The New York Times Magazine
has a lengthy article
on the breaking trend of providing end-of-life patients with drugs. Psychologists are effectively administering magic mushrooms and hailing "the healing power of psychedelics." One of the leading researcher's reports:
On psychedelics you have an experience in which you feel there is something you are a part of, something else is out there that's bigger than you, that there is a dazzling unity you belong to, that love is possible and all these realizations are imbued with deep meaning. I'm telling you that you're not going to forget that six months from now. The experience gives you, just when you're on the edge of death, hope for something more.
The role which psychedelics are hoped to serve at the end of life is pretty much the same as that supplied to most people by religion. One doubts that the writers at the Times
know any such people. So, the substitute for faith is hallucination. Perhaps the Times
sees them as one and the same. But I suspect most people comprehend the difference.
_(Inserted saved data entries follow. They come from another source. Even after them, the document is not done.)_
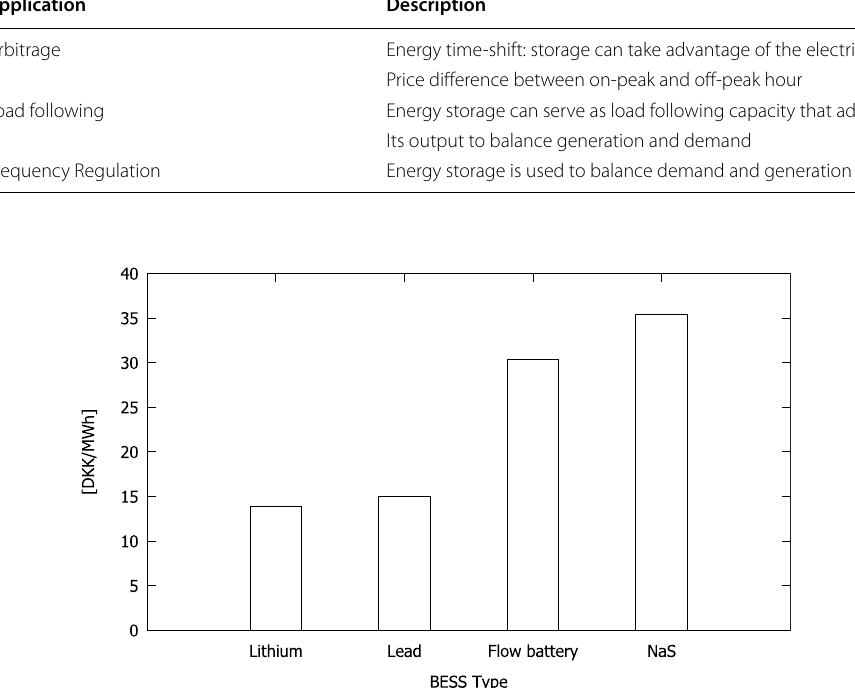
Fig. 5 LCOS results of the four investigated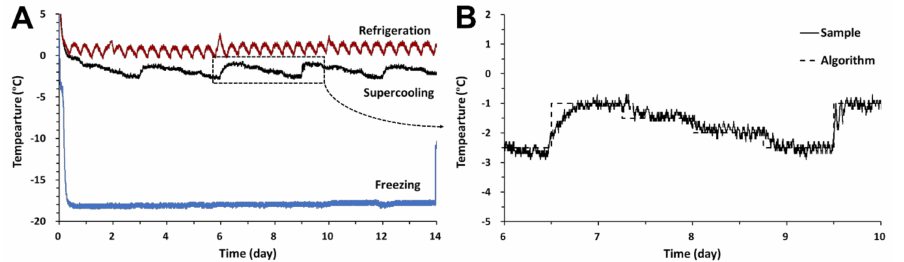
Figure 1. Time–temperature profiles of storage methods ( A ) and stepwise algorithm profiles during supercooling storage of pork belly ( B ); Chicken breast presented a similar pattern (data not shown).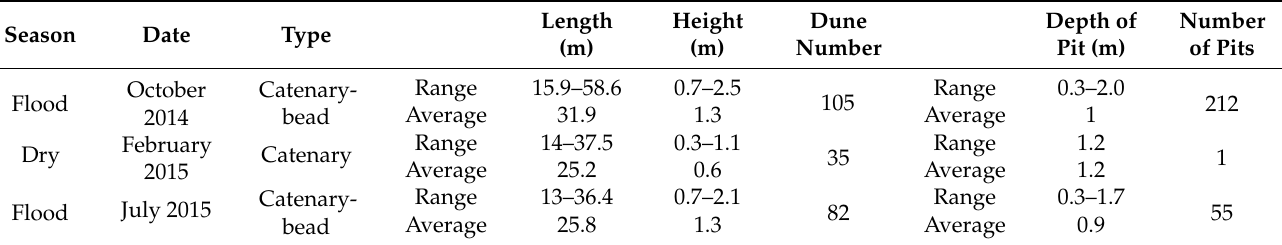
Table 1. Parameters of catenary-bead/catenary in the Yangtze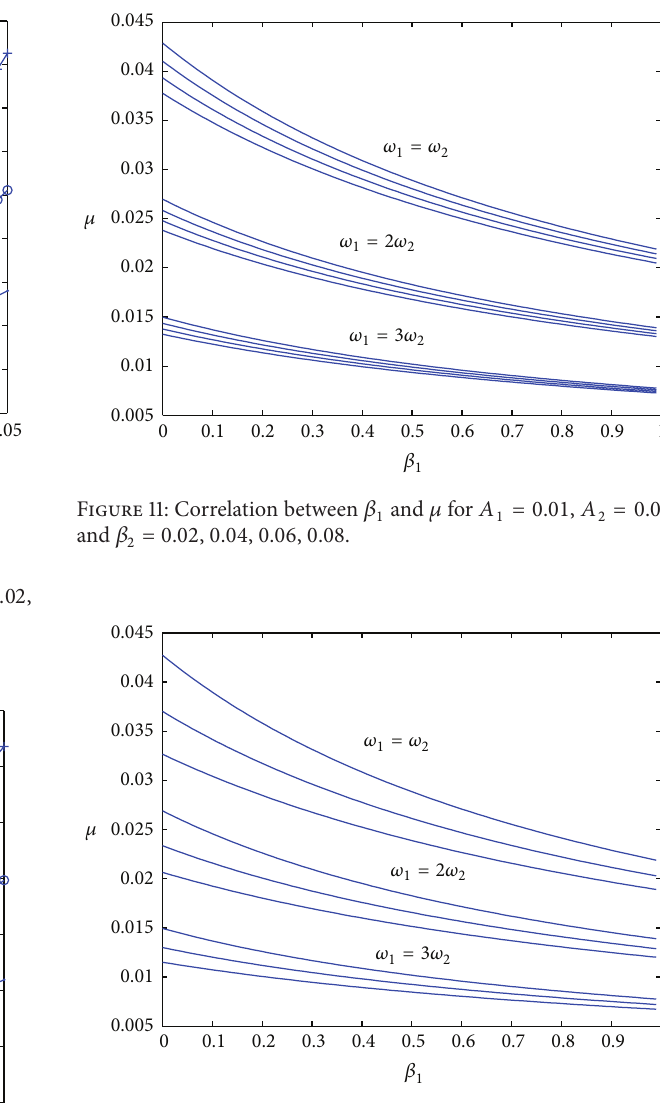
Figure 12: Combined figure between 𝜇 and 𝛽 1 ( 𝛽 2 = 0.01 , 𝐴 1 = = 0.01 , 0.02, 0.01 , and 𝐴 2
My first reaction is that this is a cowardly way to approach death - just as drug use is a cowardly way to approach life. Such a solution has always been available. Re-branding it as science, medicine or progress changes nothing. Those of faith have nothing to fear and everything for which to hope. Atheists at least have nothing to fear. And sinful sorts can benefit from a little fear and trembling.
This is not medical advancement. It is social regression.